# define a schoolmaster please



## mydaughtersgroom (May 31, 2012)

I am looking for a horse for my daughter (9yr) and I. She has been taking lessons for 2 1/2 years and I have for 1 year. Everything I read says I should be looking to buy a "schoolmaster". My question is how do you define a schoolmaster or said another way, what skills should a horse know how to do when asked correctly so that he makes a good horse for a young or beginning rider to learn on? For better or worse, only one of the horses my daughter has ridden in lesson meets the definition I have in my head, so I am interested in hearing other peoples definition.


----------



## Hoofprints on my heart (Apr 27, 2011)

in my terms a schoolmaster is a horse that knows evrything and someone can larn from it without messing it up


----------



## Snizard93 (Oct 12, 2011)

I would say a "schoolmaster" is a horse who is generally well behaved (in hand and under saddle) and knows his job well. He/she should be responsive to the aids, but calm, quiet and forgiving.


----------



## rookie (May 14, 2012)

I think of schoolmaster as a horse that has been there and done that. They must have a pretty unflappable mind set. The kind of horse that is not going to be upset when a new rider does something like accidentally bopping them with the reins. The mind set of "its all cool" is paramount over experience. That being said most of the "its all cool" horses are ones that have seen and done a lot. The horse does not have to be a middle aged horse, but usually its between the ages of 16 and 25. It is probably the exact kind of horse that your daughter is riding in a good riding program. They can be hard to find; however, they can be found.


----------



## AlexS (Aug 9, 2010)

To me it means that they have been there and done that. They are gentle with beginners, but know enough to still be able to teach intermediate level riders. They are kind and forgiving.


----------



## Country Woman (Dec 14, 2011)

To me is means a horse that is older and has seen everything


----------



## Lins (Nov 8, 2011)

To me, schoolmaster is a horse with a kind heart, good mind, that will look after his rider. My 19 year old 17HH OTTB is a school master, because he will stop moving if he feels a child on him loosing their balance. He will completly ignore his rider unless they cue him properly. And if someone says "WHOOAAHH" he will plant his feet and wait. He is worth his weight in gold simply because he is so kind.
_Posted via Mobile Device_


----------



## Cinder (Feb 20, 2011)

To me a schoolmaster is a horse that knows its job and what is expected of him/her. They are fairly responsive to aids but not thin-skinned or SO responsive as to be difficult for a beginner or beginner-intermediate rider. Bomb proof. They are steady and consistent, with a good attitude and no vices. Typically a schoolmaster will be up there in age.


----------



## calicokatt (Mar 5, 2012)

We are lucky enough to have two horses that I consider 'schoolmasters'. One was given to us at the age of 21, and she has been the best horse we could ever have asked for, kind and quiet, but full of life and go if you ask for it (but never if you don't, or she thinks you can't handle it). The other cost us a pretty penny, we bought him at 16, he was a search and rescue horse and a certified sheriff's mount. That horse is worth his weight in gold. He's 22 now, and at least 2 of my girls would not be riding today if it weren't for him. With a nervous rider, he's calm, quiet and just everything you could want for a beginner. As his rider advances, he challenges them to be the best that they can. I often think he knows what the kids need better than I do. For me, a schoolmaster is a horse that you can put anybody on without fear for their safety, and yet is not so boring to ride that a relatively experienced rider would lose interest. They can teach a child to not be afraid to ask for something, and then teach them to ask correctly. They can forgive an honest mistake, and gently let an overly emotional rider know they're out of line. My son's first trail ride (son was 4 yrs old) ended up being a 4 hour trek through the mountains (I took a wrong turn) and the horse was PERFECT for my son, who knew very little other than stop, go, and use the reins like a joystick. 
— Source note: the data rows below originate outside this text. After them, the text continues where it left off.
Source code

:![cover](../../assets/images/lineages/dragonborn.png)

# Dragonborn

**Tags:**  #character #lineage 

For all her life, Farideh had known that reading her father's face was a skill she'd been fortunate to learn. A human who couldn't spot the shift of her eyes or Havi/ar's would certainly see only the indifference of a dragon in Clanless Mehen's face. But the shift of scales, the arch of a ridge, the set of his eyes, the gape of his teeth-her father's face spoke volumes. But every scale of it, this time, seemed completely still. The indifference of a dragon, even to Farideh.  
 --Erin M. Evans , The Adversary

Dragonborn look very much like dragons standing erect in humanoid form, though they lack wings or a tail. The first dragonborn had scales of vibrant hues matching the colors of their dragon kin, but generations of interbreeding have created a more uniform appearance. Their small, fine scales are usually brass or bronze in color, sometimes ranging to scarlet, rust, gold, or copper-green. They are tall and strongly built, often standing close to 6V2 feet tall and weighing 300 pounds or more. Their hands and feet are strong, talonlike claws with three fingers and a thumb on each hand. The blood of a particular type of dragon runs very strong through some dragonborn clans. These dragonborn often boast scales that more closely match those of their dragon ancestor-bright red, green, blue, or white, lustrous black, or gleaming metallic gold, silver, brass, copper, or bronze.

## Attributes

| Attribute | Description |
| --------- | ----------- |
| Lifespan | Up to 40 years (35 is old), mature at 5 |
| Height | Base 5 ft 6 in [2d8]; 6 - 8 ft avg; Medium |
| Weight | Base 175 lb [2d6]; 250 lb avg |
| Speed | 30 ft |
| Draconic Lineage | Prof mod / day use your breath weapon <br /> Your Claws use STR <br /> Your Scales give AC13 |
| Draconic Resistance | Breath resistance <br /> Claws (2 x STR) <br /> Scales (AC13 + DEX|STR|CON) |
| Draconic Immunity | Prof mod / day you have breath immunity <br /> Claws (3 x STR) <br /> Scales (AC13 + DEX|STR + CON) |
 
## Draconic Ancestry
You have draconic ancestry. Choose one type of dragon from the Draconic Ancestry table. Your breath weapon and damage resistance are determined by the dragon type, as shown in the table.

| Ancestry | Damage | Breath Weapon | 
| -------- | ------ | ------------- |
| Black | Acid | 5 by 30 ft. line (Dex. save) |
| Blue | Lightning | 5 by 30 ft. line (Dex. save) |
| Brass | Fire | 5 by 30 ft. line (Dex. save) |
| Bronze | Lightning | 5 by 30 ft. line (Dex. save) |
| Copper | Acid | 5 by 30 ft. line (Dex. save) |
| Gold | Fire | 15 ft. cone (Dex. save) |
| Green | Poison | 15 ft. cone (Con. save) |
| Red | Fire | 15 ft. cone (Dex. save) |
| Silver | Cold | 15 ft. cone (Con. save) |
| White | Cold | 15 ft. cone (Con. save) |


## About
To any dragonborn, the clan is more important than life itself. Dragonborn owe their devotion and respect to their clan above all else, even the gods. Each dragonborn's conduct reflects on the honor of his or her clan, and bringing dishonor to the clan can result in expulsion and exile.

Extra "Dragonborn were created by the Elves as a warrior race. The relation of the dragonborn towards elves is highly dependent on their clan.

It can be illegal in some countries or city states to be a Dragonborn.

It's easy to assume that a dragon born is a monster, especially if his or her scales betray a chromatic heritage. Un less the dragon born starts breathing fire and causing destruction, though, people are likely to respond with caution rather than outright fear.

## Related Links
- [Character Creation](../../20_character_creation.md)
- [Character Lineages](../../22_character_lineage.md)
Now, these horses aren't perfect at any discipline, but they are PERFECT first mounts, that were able to progress along with the kids, keeping them safe and challenging them all along the way.


----------



## Joidigm (May 8, 2012)

I always considered a "schoolmaster" to be an advanced learned, older horse. Basically, an older, semi retired hunter jumper or dressage or reining horse. A horse that did very well in its chosen discipline, now retired from active competition, and used as a lesson horse to teach students said discipline.

Any older horse that is safe for beginner riders, to me, is not a school master. You can have a beginner safe horse to learn on, but if you aren't learning to advance through a discipline on, that's not a school master.

The TWH I learned to ride on, I would not call a school master. He can gait and jump and teach any one the basics of riding and jumping. He's older, and as close to dead broke as I have ever seen, but I wouldn't call him a school master. I can't take him through competition or schooling, although he is a lesson horse and used to be a competition horse for his owner. The older, warmblood cross (at the same barn) with excellent movement that could progress you through intermediate levels of competition and probably higher (he is good enough for my instructor to compete on at more advanced levels), that is what I would call a school master.


----------